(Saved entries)
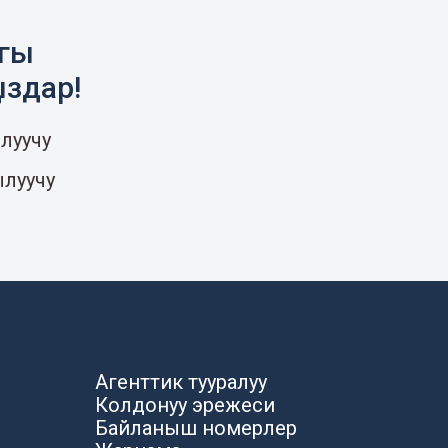
агы
ыздар!
луучу
ылуучу
Агенттик тууралуу
Колдонуу эрежеси
Байланыш номерлер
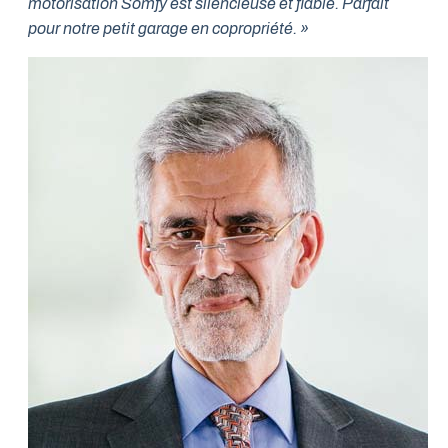
motorisation Somfy est silencieuse et fiable. Parfait
pour notre petit garage en copropriété. »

**Problem description**
Return every line of text from the entries above without changing anything, and leave the pictures out.

**Solution for this task**
агы
ыздар!
луучу
ылуучу
Агенттик тууралуу
Колдонуу эрежеси
Байланыш номерлер
motorisation Somfy est silencieuse et fiable. Parfait
pour notre petit garage en copropriété. »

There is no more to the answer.